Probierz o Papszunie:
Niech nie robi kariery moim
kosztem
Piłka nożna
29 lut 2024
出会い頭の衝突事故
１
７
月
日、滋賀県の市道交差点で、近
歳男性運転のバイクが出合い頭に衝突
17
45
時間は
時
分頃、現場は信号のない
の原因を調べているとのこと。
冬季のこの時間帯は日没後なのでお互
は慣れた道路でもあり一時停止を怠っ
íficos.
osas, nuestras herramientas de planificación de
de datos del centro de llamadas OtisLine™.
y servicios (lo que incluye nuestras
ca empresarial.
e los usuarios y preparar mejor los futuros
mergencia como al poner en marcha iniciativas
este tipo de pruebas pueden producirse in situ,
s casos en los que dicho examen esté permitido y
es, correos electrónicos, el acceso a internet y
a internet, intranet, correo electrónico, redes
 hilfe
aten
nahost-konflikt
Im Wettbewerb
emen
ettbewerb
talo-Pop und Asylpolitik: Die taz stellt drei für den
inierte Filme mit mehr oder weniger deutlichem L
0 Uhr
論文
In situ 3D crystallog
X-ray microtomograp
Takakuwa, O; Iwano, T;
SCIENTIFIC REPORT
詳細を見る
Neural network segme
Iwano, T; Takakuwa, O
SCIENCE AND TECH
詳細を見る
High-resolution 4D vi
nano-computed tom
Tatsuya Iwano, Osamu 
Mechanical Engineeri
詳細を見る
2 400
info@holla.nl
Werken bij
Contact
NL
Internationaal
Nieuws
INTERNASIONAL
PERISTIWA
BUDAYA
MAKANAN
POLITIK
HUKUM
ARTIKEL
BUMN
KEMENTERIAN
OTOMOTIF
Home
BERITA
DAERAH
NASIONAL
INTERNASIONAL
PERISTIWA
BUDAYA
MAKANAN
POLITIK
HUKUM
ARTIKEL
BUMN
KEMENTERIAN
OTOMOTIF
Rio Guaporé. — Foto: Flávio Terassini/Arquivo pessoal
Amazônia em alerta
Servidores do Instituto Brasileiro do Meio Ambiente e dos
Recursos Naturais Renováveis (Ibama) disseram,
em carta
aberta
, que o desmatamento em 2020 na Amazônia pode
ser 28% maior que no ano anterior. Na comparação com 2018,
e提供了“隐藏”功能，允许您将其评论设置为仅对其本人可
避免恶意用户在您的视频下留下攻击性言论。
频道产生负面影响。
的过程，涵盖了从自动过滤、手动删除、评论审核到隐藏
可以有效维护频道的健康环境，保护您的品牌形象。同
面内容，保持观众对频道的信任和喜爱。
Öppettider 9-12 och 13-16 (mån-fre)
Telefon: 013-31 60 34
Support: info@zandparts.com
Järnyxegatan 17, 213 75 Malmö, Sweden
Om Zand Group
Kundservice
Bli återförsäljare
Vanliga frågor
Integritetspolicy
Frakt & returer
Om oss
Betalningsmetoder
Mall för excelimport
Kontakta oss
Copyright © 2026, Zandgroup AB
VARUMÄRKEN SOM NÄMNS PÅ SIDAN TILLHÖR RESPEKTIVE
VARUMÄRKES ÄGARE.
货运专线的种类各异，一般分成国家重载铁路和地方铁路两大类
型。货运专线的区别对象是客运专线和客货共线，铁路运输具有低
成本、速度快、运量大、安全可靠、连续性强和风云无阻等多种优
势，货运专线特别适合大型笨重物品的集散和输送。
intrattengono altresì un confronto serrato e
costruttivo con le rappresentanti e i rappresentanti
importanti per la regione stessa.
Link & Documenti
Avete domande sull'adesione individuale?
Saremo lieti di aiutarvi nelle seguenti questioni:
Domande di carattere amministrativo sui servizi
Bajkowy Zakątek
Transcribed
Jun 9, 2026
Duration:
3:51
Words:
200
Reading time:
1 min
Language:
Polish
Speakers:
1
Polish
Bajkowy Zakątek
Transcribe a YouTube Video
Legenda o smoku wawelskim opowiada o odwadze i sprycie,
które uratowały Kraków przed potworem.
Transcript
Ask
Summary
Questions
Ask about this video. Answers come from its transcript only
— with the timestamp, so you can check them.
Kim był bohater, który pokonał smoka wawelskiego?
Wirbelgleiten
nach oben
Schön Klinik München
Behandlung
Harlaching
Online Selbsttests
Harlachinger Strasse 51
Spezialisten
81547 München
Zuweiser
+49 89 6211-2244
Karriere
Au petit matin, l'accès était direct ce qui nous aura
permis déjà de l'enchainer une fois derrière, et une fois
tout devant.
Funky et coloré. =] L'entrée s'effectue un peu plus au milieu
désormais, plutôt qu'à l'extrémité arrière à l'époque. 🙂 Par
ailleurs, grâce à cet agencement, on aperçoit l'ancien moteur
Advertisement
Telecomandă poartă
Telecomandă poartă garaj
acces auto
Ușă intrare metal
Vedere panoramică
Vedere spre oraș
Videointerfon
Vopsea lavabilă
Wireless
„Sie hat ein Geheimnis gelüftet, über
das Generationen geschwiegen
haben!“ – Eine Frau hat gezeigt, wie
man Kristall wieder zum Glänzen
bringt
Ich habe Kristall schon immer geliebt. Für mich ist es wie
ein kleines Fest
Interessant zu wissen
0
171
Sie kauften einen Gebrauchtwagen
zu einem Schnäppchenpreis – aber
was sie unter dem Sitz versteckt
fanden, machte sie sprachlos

━━━━━━━━━━━━━━━━━━━━

**해야 할 일:** 데이터 맨 처음부터 "可以有效维护频道的健康环境，保护您的品牌形象。同"가 들어 있는 줄까지 다시 적어 주세요. "INTERNASIONAL"는 모두 "DUNIA"로 고치고 나머지는 손대지 마세요.

**작성한 답변:**
Probierz o Papszunie:
Niech nie robi kariery moim
kosztem
Piłka nożna
29 lut 2024
出会い頭の衝突事故
１
７
月
日、滋賀県の市道交差点で、近
歳男性運転のバイクが出合い頭に衝突
17
45
時間は
時
分頃、現場は信号のない
の原因を調べているとのこと。
冬季のこの時間帯は日没後なのでお互
は慣れた道路でもあり一時停止を怠っ
íficos.
osas, nuestras herramientas de planificación de
de datos del centro de llamadas OtisLine™.
y servicios (lo que incluye nuestras
ca empresarial.
e los usuarios y preparar mejor los futuros
mergencia como al poner en marcha iniciativas
este tipo de pruebas pueden producirse in situ,
s casos en los que dicho examen esté permitido y
es, correos electrónicos, el acceso a internet y
a internet, intranet, correo electrónico, redes
 hilfe
aten
nahost-konflikt
Im Wettbewerb
emen
ettbewerb
talo-Pop und Asylpolitik: Die taz stellt drei für den
inierte Filme mit mehr oder weniger deutlichem L
0 Uhr
論文
In situ 3D crystallog
X-ray microtomograp
Takakuwa, O; Iwano, T;
SCIENTIFIC REPORT
詳細を見る
Neural network segme
Iwano, T; Takakuwa, O
SCIENCE AND TECH
詳細を見る
High-resolution 4D vi
nano-computed tom
Tatsuya Iwano, Osamu 
Mechanical Engineeri
詳細を見る
2 400
info@holla.nl
Werken bij
Contact
NL
Internationaal
Nieuws
DUNIA
PERISTIWA
BUDAYA
MAKANAN
POLITIK
HUKUM
ARTIKEL
BUMN
KEMENTERIAN
OTOMOTIF
Home
BERITA
DAERAH
NASIONAL
DUNIA
PERISTIWA
BUDAYA
MAKANAN
POLITIK
HUKUM
ARTIKEL
BUMN
KEMENTERIAN
OTOMOTIF
Rio Guaporé. — Foto: Flávio Terassini/Arquivo pessoal
Amazônia em alerta
Servidores do Instituto Brasileiro do Meio Ambiente e dos
Recursos Naturais Renováveis (Ibama) disseram,
em carta
aberta
, que o desmatamento em 2020 na Amazônia pode
ser 28% maior que no ano anterior. Na comparação com 2018,
e提供了“隐藏”功能，允许您将其评论设置为仅对其本人可
避免恶意用户在您的视频下留下攻击性言论。
频道产生负面影响。
的过程，涵盖了从自动过滤、手动删除、评论审核到隐藏
可以有效维护频道的健康环境，保护您的品牌形象。同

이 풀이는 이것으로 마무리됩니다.